Personality Disorders are “pervasive and persistent, maladaptive patterns of interacting with others,” according to the diagnostic and training manuals used to guide psychologists in their work. Unwinding this psycho-jargon, the description means that if you’re stuck in a repetitive pattern of unsatisfying relationships with others and chronic feelings of emptiness, loneliness or self-defeating beliefs about yourself, you may be suffering from a personality disorder. Examples of personality disorders are Narcissistic Personality Disorder, Borderline Personality Disorder, and Dissociative Personality Disorder. The individual with a personality disorder usually evokes feelings of anger and unhappiness in others as well as in himself or herself.

TREATMENT

Treatment for personality disorders requires patient, consistent participation in individual and sometimes group therapy sessions.
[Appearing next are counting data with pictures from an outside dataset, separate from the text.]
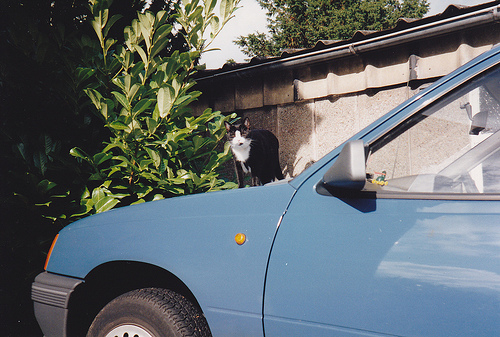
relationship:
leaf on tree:
[157, 82, 177, 121] [69, 0, 248, 219]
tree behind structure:
[233, 1, 433, 63] [182, 0, 500, 188]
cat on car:
[224, 118, 288, 189] [30, 42, 499, 336]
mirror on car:
[320, 137, 366, 192] [30, 42, 499, 336]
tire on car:
[82, 285, 212, 336] [30, 42, 499, 336]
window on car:
[366, 60, 500, 195] [30, 42, 499, 336]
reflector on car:
[234, 230, 248, 244] [30, 42, 499, 336]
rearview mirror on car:
[320, 137, 366, 192] [30, 42, 499, 336]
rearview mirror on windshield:
[459, 102, 490, 137] [367, 66, 500, 183]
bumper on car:
[30, 270, 85, 336] [30, 42, 499, 336]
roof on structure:
[187, 0, 499, 82] [182, 0, 500, 188]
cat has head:
[224, 118, 288, 189] [223, 117, 253, 148]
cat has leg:
[224, 118, 288, 189] [233, 157, 247, 189]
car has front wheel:
[30, 42, 499, 336] [82, 285, 212, 336]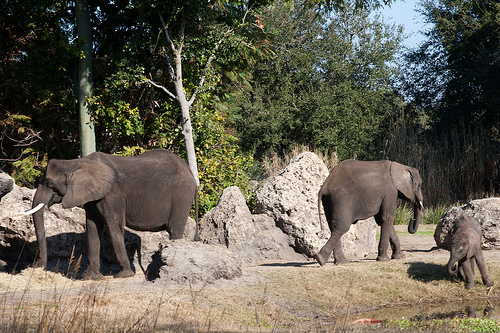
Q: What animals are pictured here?
A: Elephants.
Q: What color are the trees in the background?
A: Green.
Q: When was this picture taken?
A: Daytime.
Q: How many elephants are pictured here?
A: Three.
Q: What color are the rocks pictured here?
A: Grey.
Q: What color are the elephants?
A: Grey.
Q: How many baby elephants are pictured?
A: One.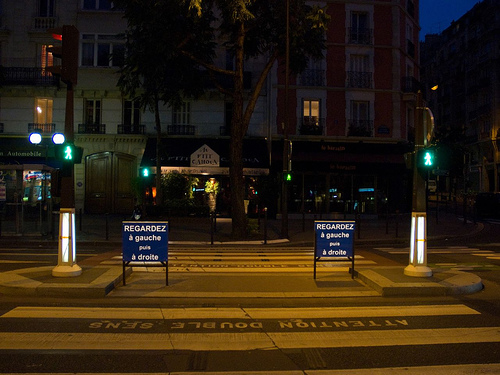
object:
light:
[407, 207, 430, 266]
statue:
[402, 135, 439, 278]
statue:
[183, 147, 231, 216]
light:
[203, 177, 218, 192]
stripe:
[309, 329, 411, 348]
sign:
[314, 214, 356, 266]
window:
[32, 96, 55, 122]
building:
[10, 54, 93, 135]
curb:
[390, 284, 433, 295]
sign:
[189, 149, 221, 168]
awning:
[189, 165, 231, 176]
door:
[83, 153, 135, 217]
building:
[23, 68, 153, 218]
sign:
[122, 219, 170, 270]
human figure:
[423, 150, 435, 167]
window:
[299, 100, 324, 129]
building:
[274, 40, 382, 150]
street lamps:
[25, 130, 67, 147]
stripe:
[116, 300, 373, 320]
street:
[141, 290, 395, 362]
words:
[168, 314, 415, 328]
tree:
[132, 0, 329, 237]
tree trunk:
[224, 114, 250, 237]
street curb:
[176, 239, 272, 248]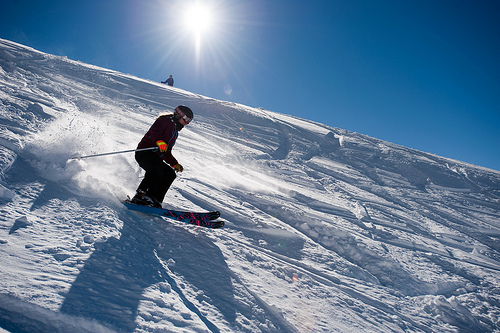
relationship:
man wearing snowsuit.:
[128, 102, 200, 209] [137, 123, 181, 208]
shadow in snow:
[59, 214, 244, 326] [0, 37, 499, 331]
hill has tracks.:
[3, 40, 499, 324] [239, 120, 460, 255]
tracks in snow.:
[239, 120, 460, 255] [0, 37, 499, 331]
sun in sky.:
[137, 5, 251, 81] [1, 0, 497, 173]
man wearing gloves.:
[128, 102, 200, 209] [150, 148, 191, 173]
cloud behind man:
[13, 107, 133, 194] [128, 102, 200, 209]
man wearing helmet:
[128, 102, 200, 209] [169, 102, 198, 131]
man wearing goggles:
[128, 102, 200, 209] [177, 114, 196, 123]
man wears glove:
[128, 102, 200, 209] [154, 138, 172, 153]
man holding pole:
[128, 102, 200, 209] [70, 139, 164, 160]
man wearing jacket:
[128, 102, 200, 209] [139, 112, 184, 164]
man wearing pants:
[128, 102, 200, 209] [133, 154, 178, 205]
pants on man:
[133, 154, 178, 205] [128, 102, 200, 209]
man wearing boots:
[128, 102, 200, 209] [133, 187, 162, 208]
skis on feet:
[126, 200, 220, 228] [131, 185, 170, 208]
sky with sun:
[1, 0, 497, 173] [137, 5, 251, 81]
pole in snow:
[70, 139, 164, 160] [0, 37, 499, 331]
The current leading approach to treating personality disorders is called DBT, Dialectical Behavior Therapy. DBT is an educational treatment method that teaches individuals to become more self-aware, less reactive, more accountable and more able to create the life they want to lead rather than being a victim of intense, ineffectively bounded anger and despair. Treatment for personality disorders usually requires weekly sessions for at least six months. People in treatment for this condition actually do better if they can attend sessions more than once a week in the beginning. Resolution of despair, need to control others and feelings of being a helpless victim or of being used by others begin to diminish gradually at first, becoming more prominent as you acquire greater effectiveness in the skill of self-management. The goal of treatment for personality disorders is the same as the goal of therapy in general in my practice: the achievement of healthy self-determination as a pathway to true happiness.